Exercise data

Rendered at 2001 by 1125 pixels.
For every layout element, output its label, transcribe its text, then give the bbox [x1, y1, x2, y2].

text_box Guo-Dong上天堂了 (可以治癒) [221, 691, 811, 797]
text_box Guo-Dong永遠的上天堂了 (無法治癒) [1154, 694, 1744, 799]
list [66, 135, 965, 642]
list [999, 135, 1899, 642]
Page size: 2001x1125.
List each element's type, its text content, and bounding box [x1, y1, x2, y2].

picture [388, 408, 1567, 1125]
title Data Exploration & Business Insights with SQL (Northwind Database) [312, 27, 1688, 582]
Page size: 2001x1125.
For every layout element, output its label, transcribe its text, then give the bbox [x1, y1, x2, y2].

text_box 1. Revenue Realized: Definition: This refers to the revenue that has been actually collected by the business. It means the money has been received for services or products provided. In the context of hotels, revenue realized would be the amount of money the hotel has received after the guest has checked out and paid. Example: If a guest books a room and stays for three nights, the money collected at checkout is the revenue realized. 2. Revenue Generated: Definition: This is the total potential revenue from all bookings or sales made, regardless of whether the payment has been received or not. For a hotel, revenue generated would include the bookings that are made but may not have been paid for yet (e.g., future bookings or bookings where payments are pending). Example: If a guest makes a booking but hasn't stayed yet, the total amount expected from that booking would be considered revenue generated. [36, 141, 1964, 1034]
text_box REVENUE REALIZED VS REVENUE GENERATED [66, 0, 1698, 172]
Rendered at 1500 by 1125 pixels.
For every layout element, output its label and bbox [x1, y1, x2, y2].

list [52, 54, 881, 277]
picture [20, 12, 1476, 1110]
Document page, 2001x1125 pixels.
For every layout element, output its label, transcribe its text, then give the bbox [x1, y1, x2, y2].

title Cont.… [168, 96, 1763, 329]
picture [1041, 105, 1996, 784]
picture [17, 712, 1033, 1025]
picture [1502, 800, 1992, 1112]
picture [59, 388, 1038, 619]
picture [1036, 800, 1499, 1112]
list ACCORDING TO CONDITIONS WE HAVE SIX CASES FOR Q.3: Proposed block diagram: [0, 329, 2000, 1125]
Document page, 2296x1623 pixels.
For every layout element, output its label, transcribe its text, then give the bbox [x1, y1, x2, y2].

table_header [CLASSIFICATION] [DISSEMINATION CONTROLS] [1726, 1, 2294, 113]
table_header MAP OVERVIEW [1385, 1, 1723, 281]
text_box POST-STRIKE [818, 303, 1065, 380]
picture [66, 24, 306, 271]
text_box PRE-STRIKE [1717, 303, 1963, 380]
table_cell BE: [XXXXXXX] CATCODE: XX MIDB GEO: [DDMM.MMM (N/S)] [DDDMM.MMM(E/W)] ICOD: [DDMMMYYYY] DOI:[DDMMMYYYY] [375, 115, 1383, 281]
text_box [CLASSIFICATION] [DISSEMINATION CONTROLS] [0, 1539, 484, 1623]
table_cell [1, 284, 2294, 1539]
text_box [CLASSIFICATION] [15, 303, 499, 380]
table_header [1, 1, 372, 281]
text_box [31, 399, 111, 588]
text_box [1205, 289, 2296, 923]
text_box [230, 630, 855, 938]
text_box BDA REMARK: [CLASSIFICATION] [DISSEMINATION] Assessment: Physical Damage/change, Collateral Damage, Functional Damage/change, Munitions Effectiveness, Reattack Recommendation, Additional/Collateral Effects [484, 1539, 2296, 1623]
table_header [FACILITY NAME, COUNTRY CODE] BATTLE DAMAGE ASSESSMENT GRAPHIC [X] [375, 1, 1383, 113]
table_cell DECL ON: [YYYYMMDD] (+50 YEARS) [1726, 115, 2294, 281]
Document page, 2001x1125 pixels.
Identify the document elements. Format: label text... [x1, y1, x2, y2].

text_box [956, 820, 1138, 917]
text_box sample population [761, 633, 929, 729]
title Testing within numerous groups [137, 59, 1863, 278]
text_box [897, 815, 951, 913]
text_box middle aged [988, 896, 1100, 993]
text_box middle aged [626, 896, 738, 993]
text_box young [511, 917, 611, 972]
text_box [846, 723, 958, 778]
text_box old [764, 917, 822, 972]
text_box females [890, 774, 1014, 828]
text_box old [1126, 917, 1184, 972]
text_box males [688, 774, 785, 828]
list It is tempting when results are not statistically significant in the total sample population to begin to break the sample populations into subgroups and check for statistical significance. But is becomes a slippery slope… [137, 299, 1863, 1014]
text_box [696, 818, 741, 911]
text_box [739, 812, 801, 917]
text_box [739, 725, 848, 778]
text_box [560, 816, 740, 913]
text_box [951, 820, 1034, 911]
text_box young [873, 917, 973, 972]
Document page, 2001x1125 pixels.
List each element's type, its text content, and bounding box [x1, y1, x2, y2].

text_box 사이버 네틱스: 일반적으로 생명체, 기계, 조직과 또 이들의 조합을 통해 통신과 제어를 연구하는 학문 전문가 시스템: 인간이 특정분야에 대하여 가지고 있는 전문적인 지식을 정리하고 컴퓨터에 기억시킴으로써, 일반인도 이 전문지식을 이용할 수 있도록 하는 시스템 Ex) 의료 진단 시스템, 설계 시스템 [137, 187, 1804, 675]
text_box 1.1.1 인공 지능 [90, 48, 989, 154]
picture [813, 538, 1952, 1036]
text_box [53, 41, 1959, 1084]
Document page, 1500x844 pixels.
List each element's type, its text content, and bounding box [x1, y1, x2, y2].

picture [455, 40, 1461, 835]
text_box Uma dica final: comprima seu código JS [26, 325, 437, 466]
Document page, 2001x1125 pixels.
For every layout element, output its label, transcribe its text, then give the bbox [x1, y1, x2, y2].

About this exercise
Your answer should consist of all lines above that include the string "Rendered".

Exercise response
Rendered at 2001 by 1125 pixels.
Rendered at 1500 by 1125 pixels.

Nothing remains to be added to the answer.